Bölge halkını tedirgin eden jeolojik tehlike
Afyonkarahisar’ın Bolvadin ilçesinde yaşanan çarpıcı bir doğa olayı, bilim dünyasını ve bölge halkını endişelendirdi. Kuruma noktasına gelen Eber Gölü’nde yaşanan su çekilmesi, yalnızca ekolojik değil, aynı zamanda ciddi jeolojik tehlikeleri de beraberinde getirdi.
Afyon Kocatepe Üniversitesi’nden Dr. Öğr. Üyesi Süleyman Gücek’in yaptığı bilimsel açıklamaya göre, Bolvadin çevresinde bazı bölgelerde zemin yaklaşık 1 metreye kadar çöktü. Bu durumun, özellikle son yıllarda artan yeraltı suyu çekimi ve iklim değişikliğine bağlı kuraklıkla bağlantılı olduğu ifade ediliyor.
Yeraltı suyu azaldı, zemin çöktü
Dr. Gücek, sosyal medya hesabından yaptığı açıklamada, Eber Gölü çevresindeki yeraltı su seviyesinin son 25-30 yılda belirgin şekilde azaldığını belirtti.
Bu düşüşün temel nedenleri arasında küresel iklim değişikliği, kontrolsüz su çekimi ve bölgenin doğal jeolojik yapısı bulunuyor. Özellikle killi alüvyon zeminlerde yaşanan büzülme (rötre) nedeniyle ciddi yapısal bozulmalar oluştuğu ve bu sürecin giderek hızlandığı belirtildi.
Dr. Gücek, “Yüzey kırıkları, düşey deformasyonlar ve zemin çökmesi artık gözle görülür seviyeye ulaştı. Eber Gölü’ne yakın güneydoğu bloklarda bazı bölgelerdeki çökme 1 metreyi geçti” dedi.
Depremler sonrası süreç hızlandı
Uzmanlara göre, 2002 yılında Afyon’da meydana gelen Sultandağı ve Çay depremleri sonrasında Bolvadin Fayı’nda gözlemlenen yüzey deformasyonları bu süreci daha da tetikledi.

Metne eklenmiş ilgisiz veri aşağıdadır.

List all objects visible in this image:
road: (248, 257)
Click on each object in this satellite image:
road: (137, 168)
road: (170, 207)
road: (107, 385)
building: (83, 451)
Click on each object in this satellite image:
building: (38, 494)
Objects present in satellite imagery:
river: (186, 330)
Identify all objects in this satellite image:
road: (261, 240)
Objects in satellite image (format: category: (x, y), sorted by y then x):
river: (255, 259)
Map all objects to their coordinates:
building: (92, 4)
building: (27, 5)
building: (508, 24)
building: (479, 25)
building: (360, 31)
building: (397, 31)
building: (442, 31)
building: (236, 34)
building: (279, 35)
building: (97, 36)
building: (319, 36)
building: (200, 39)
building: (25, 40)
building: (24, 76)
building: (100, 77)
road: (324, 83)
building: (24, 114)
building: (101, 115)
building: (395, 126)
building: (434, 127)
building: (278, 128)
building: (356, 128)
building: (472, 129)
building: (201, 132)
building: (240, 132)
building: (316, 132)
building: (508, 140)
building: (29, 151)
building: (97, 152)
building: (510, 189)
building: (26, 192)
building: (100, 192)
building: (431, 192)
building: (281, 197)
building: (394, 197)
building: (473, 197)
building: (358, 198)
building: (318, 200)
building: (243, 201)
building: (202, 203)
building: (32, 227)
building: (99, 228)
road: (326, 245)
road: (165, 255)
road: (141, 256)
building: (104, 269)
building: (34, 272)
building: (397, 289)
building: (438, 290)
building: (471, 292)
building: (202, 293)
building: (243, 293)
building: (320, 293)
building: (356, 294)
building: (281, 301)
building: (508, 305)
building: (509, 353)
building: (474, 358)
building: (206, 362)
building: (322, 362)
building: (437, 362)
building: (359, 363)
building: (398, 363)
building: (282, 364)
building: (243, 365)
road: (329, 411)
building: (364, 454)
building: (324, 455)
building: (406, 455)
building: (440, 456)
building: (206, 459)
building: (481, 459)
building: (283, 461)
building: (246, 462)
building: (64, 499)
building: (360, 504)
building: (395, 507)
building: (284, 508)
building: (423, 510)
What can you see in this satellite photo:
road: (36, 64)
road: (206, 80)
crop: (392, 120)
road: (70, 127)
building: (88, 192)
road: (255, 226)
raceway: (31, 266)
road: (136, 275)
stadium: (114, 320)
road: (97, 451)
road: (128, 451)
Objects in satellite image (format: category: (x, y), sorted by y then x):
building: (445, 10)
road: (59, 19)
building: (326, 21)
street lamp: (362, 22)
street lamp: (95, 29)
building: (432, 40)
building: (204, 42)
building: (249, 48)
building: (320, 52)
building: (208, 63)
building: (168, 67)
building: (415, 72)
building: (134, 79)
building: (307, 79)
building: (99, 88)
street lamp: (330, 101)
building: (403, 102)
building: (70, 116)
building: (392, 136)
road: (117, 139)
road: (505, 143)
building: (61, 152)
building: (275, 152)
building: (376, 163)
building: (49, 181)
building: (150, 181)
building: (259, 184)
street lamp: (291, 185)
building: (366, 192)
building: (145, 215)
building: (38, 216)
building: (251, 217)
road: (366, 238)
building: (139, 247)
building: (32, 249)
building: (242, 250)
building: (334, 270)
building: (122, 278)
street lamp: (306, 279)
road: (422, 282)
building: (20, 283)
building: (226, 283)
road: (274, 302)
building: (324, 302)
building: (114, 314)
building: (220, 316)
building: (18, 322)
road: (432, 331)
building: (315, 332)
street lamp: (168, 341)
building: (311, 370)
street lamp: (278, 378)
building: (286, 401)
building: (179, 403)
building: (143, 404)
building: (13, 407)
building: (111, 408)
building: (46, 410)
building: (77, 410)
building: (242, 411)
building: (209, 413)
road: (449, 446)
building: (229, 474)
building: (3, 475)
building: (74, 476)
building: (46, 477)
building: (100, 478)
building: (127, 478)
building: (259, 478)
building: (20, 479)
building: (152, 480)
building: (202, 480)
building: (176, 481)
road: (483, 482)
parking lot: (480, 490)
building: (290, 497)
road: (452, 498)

Eber Gölü çevresinde yer alan tarım arazileri ve yapılaşmış alanlar, bu zemin bozulmalarından doğrudan etkileniyor. Zemin çökmesi nedeniyle bazı yapılarda çatlaklar oluştuğu, sulama kanallarında sızmalar meydana geldiği ve altyapı sistemlerinde bozulmalar yaşandığı da gelen bilgiler arasında.
Dr. Gücek, 2024 Haziran ayında yaptığı arazi çalışmaları ve sondaj analizlerine dayanarak bu bulguları netleştirdiğini ifade etti.
Uyarı net: Sorun büyümeden önlem alınmalı
Uzmanlar, Bolvadin ve çevresinde yaşanan bu tür jeolojik değişimlerin daha büyük sorunlara yol açmaması için ivedilikle önlem alınması gerektiği konusunda uyarıyor.
Yeraltı su kaynaklarının daha sürdürülebilir şekilde kullanılması, Eber Gölü’nün rehabilitasyonu için çevresel projelerin hayata geçirilmesi ve zemin izleme sistemlerinin yaygınlaştırılması, bölgenin geleceği için kritik öneme sahip.
Dr. Gücek’in açıklaması, doğal kaynakların plansız kullanımı ile doğrudan bağlantılı olan bu tür tehlikelerin Türkiye’nin birçok bölgesi için de geçerli olabileceğini hatırlatıyor.